The parcel is located in Prince Frederick at the corner of East Dares Beach Road and northbound Route 2/4. The old Calvert Middle School (CMS) once stood on the tract. The iconic building was razed last year. The project has been dubbed “Armory Square,” since the old National Guard Armory is just to the east of the parcel. That building is still standing but is in a dilapidated state.
During the commissioners’ Tuesday, Oct. 7 meeting the board voted unanimously to allocate $47,500 from its contingency fund. According to a joint memo from the Department of Community Planning and Building’s Director Thomas Barnett and Community Designer Will Selman, the allocation will be used “for advertising and professional review of the submittals” of potential “master developers” ($7,500) and “to support the cost of an economic impact study of this specific project for the developer selected” ($40,000).
“A master developer will engage with the county for redeveloping the site into a mixed use project with public use, commercial, retail and residential opportunities set within a master-planned project that is walkable, sustainable, connected and economically viable,” the department officials stated.
In recommending the course of action, Barnett, who was not the department’s director when the process for determining the future of the old CMS site began four years ago, recommended the board reject any previous proposals so the reset button could be pushed.
Commissioner Susan Shaw [R] said the county was implementing this strategy “rather than doing a piecemeal development. We are looking for a comprehensive development.”
“This is a different approach than what has previously been done,” Commissioner Evan K. Slaughenhoupt Jr. declared.
“Timing is everything and we don’t have the ability to foresee the future,” Shaw added. “It’s dragged on for a longer period than we hoped it would. But it’s important to do it correctly.”

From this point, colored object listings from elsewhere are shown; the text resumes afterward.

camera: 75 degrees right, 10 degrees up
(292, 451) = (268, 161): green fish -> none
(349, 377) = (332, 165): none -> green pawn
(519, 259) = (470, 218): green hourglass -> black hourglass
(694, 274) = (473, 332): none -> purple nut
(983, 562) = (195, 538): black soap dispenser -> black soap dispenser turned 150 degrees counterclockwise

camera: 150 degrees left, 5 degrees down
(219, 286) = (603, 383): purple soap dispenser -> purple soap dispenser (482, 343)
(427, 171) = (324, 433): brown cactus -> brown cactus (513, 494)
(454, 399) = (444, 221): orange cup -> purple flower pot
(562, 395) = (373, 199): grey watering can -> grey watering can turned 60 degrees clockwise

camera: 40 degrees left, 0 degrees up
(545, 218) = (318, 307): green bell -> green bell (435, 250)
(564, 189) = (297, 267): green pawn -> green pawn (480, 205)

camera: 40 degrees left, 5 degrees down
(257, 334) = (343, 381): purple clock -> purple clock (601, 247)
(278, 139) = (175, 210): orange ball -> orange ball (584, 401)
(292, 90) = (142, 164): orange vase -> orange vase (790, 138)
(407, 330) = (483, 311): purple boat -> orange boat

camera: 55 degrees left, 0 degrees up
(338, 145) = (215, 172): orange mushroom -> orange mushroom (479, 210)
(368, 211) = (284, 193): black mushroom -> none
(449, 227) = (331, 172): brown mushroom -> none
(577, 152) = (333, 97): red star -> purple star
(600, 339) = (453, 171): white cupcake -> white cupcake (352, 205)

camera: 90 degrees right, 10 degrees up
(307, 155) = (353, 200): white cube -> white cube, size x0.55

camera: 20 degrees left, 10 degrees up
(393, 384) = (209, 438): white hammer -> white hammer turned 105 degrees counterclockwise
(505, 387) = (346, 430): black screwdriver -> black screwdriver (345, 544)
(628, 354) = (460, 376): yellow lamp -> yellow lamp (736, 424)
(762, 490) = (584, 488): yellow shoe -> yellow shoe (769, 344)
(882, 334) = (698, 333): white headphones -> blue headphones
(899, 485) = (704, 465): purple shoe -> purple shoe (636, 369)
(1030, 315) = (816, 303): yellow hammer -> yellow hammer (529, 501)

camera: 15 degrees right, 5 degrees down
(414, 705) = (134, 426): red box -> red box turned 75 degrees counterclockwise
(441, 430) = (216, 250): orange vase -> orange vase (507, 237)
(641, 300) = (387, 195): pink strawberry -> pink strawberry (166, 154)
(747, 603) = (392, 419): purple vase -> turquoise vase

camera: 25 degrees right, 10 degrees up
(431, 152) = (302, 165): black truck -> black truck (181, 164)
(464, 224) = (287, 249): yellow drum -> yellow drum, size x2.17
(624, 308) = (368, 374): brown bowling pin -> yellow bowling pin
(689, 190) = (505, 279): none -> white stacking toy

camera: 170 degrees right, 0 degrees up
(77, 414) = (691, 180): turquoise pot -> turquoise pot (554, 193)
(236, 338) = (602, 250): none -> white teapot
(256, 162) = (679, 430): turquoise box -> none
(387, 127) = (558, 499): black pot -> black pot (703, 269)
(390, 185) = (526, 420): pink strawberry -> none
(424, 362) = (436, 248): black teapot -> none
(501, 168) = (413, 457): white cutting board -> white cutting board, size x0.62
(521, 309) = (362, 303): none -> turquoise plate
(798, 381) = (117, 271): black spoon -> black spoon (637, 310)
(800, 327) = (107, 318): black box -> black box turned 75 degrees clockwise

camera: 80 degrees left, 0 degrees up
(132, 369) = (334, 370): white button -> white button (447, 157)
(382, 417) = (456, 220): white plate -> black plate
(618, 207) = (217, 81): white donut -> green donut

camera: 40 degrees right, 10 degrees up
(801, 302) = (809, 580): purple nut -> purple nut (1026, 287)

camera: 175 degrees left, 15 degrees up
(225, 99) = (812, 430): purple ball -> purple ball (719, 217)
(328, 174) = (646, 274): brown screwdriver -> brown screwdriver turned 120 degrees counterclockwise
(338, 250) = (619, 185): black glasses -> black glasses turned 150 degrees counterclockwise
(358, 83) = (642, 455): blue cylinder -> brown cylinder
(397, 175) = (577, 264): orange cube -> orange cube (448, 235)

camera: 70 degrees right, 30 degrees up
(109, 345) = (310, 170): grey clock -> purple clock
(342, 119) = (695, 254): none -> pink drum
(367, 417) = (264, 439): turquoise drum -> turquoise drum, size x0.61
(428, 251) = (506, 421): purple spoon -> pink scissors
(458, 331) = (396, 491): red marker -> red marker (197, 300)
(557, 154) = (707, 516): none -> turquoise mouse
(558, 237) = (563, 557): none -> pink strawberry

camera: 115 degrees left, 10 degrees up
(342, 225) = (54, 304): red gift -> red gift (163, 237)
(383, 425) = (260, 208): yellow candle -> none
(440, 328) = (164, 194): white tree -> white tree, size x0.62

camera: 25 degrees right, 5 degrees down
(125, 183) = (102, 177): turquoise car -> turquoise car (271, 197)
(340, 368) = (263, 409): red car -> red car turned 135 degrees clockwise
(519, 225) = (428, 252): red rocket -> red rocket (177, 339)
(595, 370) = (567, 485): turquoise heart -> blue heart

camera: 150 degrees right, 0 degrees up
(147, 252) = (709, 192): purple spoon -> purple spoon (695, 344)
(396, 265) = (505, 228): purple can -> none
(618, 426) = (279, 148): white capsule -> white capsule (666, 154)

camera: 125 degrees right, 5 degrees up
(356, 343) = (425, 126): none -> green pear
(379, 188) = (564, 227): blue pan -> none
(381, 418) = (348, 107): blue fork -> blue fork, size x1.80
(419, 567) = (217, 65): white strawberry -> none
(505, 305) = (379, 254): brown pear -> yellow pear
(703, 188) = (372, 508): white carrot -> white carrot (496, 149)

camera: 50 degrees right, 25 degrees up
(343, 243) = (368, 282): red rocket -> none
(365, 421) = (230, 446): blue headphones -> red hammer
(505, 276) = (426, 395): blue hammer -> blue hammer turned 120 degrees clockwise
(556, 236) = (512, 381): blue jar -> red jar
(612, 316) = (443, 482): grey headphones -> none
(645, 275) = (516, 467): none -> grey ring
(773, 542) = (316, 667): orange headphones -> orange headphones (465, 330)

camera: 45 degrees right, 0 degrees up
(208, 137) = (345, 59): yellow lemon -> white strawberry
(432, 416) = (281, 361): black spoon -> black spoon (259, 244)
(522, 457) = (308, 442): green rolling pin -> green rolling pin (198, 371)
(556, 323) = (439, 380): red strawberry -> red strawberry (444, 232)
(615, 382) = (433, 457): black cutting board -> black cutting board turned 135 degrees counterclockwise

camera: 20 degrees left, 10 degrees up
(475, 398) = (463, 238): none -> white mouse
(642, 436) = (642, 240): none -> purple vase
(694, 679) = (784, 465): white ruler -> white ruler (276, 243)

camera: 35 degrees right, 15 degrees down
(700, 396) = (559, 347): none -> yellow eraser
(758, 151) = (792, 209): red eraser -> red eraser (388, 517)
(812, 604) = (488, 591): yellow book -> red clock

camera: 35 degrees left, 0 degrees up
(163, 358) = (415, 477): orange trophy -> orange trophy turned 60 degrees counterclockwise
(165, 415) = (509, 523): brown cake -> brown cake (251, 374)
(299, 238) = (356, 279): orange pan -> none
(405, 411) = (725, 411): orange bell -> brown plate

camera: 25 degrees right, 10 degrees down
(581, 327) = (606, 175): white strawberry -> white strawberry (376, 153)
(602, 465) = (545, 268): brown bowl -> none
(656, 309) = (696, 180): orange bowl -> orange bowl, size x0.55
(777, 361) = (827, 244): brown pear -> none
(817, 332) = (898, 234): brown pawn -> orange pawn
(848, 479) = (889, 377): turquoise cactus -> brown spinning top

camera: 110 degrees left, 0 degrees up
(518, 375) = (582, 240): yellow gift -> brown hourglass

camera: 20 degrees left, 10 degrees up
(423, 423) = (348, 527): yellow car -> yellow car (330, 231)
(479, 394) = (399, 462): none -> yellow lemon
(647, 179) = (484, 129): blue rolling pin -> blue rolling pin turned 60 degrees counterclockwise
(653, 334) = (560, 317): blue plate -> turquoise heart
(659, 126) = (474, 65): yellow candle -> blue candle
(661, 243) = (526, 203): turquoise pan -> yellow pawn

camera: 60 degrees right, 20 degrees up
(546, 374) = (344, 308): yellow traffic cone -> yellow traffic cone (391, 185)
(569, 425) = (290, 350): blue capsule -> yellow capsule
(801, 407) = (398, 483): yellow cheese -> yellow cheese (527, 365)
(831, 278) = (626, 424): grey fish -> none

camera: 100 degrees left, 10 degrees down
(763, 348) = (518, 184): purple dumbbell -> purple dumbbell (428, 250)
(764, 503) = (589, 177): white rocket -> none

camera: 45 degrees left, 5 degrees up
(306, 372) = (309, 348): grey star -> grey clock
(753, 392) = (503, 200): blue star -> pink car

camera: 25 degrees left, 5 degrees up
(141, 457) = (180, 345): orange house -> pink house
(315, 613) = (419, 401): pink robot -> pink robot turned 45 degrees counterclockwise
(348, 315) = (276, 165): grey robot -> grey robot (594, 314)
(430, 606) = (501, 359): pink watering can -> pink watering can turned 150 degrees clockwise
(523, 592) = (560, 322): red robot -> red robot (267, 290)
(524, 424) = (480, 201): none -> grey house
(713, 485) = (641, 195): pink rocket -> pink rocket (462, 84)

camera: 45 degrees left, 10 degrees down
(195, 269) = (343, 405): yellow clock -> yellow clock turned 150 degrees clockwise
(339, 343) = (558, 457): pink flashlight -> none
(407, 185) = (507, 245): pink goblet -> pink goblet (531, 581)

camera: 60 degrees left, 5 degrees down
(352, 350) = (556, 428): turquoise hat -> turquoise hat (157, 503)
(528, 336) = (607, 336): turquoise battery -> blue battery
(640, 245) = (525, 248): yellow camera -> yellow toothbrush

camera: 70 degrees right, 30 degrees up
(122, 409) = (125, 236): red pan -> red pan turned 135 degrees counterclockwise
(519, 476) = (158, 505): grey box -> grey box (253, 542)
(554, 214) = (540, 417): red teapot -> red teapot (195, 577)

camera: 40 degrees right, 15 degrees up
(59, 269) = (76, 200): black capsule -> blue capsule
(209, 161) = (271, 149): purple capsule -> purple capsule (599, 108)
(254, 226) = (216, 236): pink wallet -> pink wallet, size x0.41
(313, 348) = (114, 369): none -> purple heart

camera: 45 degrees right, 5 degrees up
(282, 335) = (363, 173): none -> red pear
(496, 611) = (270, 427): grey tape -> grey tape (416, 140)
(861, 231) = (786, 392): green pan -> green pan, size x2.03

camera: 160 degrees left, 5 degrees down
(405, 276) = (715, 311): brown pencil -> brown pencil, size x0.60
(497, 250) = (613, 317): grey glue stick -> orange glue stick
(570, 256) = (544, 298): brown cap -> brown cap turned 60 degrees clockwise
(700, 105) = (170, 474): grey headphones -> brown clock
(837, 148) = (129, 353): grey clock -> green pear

After two votes—to allocate the contingency funds and reject all previous proposals—the commissioners voted unanimously to enter into a memorandum of understanding with Bargo Development Partnership, a private entity. “A memorandum of understanding is needed to clarify the vision and intent of the property owners and the intended function of the property in relation to this development project,” Barnett and Selman stated in a second memo to the commissioners.
The two principals of Bargo—Randy Barrett and John M. Gott Jr.—were in the hearing room when the commissioners took their votes. Barrett and Gott had already signed the memorandum.
“Armory Square is intended to function as a civic, commercial and residential hub for the Prince Frederick community and the county as a whole,” the memorandum states. “While the ultimate design and mix of commercial tenants and residential types will be guided by the private market, principles of walkability, mixed use and sustainability shall guide the project. The vision for the Armory Square project grew out of a week-long public charrette process held during June 2013.”
The current board of county commissioners has been criticized in the past by the Calvert County Chapter of the League of Women Voters (LWV) for their handling of the old CMS/Armory tract. In a study entitled “Transparency of County Governance,” the LWV stated, “this site is public property. Several assumptions were built into the original RFP [request for proposal] without any public input or explanation. There was no possibility that the site would be used for a community center, county office building or park, the school site would be developed commercially with no long-term financial commitment by the county and the building would be demolished.”
The transparency study, which also covered the commissioners’ annual operating budget process and the board’s role in the proposed liquefaction unit at Dominion Cove Point Liquefied Natural Gas Plant in Lusby, will be formally presented to the public Thursday, Oct. 9 at 7 p.m. at Calvert Library in Prince Frederick.